Math Problem
 

An audience for a concert totals 100 people consisting of adults, students, and children. Ticket prices are $10 for adults, $3 for students, and fifty cents for children. The total amount of money taken in for ticket sales is $100. How many adults, how many students, and how many children were in attendance?

Re: Math Problem
 

5 1 94

Re: Math Problem
 

20 students and 80 children 0 adults.

Re: Math Problem
 

There are several solutions. The equation 10a + 3s + 0.5c = 100 where a, s, c > 0 represents a plane "segment" (dunno the correct term, but this should be clear). If a, s, and c have to be integral (which they hopefully do in this case.. hehe) then there are a finite number of solutions. If they didn't have to be integral, there would be an infinite number of solutions on the plane segment.

I hope that it is something like 9 adults, 3 students, and 2 children, though... so that all those children don't run rampant...

Oops.. missed a constraint... sigh.. hehe
 

100 people, eh? Well, there are still multiple solutions because there are three variables and only two constraints.

The solutions all lie along the line segment created where the two plane segments intersect...

10a + 3s + 0.5c = 100
a + s + c = 100
a, s, c > 0

Looks like we are gonna have lots of unsupervised children... wouldn't want to be at that show.

Solution
 

Let X = # adults, Y = # students, and Z = #children.

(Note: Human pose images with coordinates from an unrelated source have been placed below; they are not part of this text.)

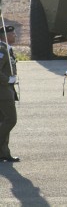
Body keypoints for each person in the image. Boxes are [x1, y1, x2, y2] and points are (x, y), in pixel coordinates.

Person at [0, 25, 19, 162]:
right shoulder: (2, 49)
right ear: (4, 36)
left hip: (7, 89)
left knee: (3, 121)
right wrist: (7, 79)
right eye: (12, 33)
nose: (15, 35)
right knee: (11, 120)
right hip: (3, 90)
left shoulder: (6, 48)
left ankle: (4, 153)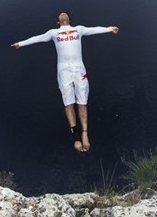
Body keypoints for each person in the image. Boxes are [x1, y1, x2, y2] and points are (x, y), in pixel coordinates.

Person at [11, 12, 119, 152]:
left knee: (82, 102)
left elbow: (94, 29)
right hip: (64, 72)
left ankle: (84, 133)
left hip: (79, 69)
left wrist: (109, 29)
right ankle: (75, 136)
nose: (62, 14)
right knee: (68, 103)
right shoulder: (53, 33)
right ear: (58, 22)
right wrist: (20, 44)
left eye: (65, 14)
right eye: (61, 15)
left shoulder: (78, 29)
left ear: (68, 20)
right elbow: (37, 38)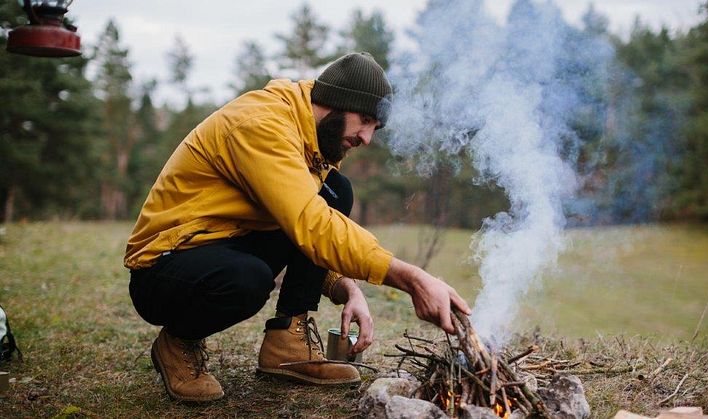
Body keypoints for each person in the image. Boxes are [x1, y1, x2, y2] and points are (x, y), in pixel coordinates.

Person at [124, 52, 471, 402]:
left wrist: (345, 286)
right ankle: (178, 341)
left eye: (375, 128)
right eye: (364, 120)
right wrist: (411, 278)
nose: (367, 138)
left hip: (226, 240)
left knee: (336, 190)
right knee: (247, 279)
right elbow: (310, 223)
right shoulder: (262, 125)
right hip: (164, 266)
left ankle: (287, 340)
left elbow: (304, 220)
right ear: (336, 102)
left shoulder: (311, 140)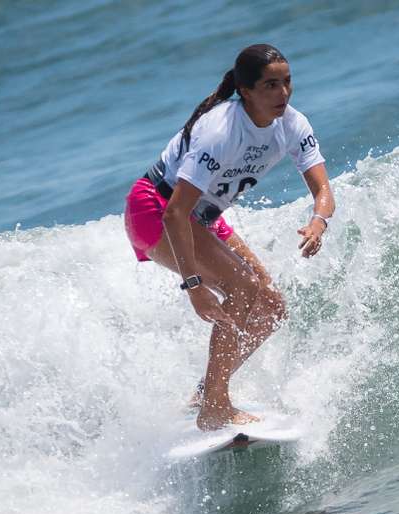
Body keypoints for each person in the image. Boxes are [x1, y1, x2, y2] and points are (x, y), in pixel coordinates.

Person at [123, 44, 335, 431]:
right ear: (246, 90)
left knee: (270, 307)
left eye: (287, 82)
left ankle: (207, 391)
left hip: (201, 217)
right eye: (271, 85)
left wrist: (319, 221)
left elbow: (323, 190)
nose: (283, 94)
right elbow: (175, 212)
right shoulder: (220, 130)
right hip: (157, 208)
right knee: (241, 286)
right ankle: (216, 407)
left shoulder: (292, 124)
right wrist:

We have the following:

(1) X + Y + Z = 100

(2) 10X + 3Y + 0.5Z = $100

Re-Write (2) gives:

(3) 20X + 6Y + Z = 200

Now (3) - (1) yields:

(4) 19X + 5Y = 100

Since both 5Y and 100 are multiples of 5, then 19X must be a multiple of 5. So let 5n = X.

Then (19)(5n) = 100 - 5Y. Divide both sides by 5 yields:

(5) 19n = 20 - Y. Since Y and n must be postive integers then n = 1 and Y = 1. If n = 1 then X = 5. Then Z = 94. The answer is 5 adults, 1 student, and 94 children.

Re: Solution
 

n and Y don't have to be positive.. they just have to be non-negative. 0 adults, 20 students, and 80 children is also an answer.

Not true
 

The problem specifically states that the audience consists of adults, students, and children. Therefore, there must be at least one adult.

Fair enough *NT*
 

Re: Not true
 

Jim,

If you want to be that specific about the wording of the problem then there is no correct answer. Last time I looked 1 is a student not students. Not trying to pick any nits here just wondering why MajorKongs soultion is incorrect if yours is correct.

Jimbo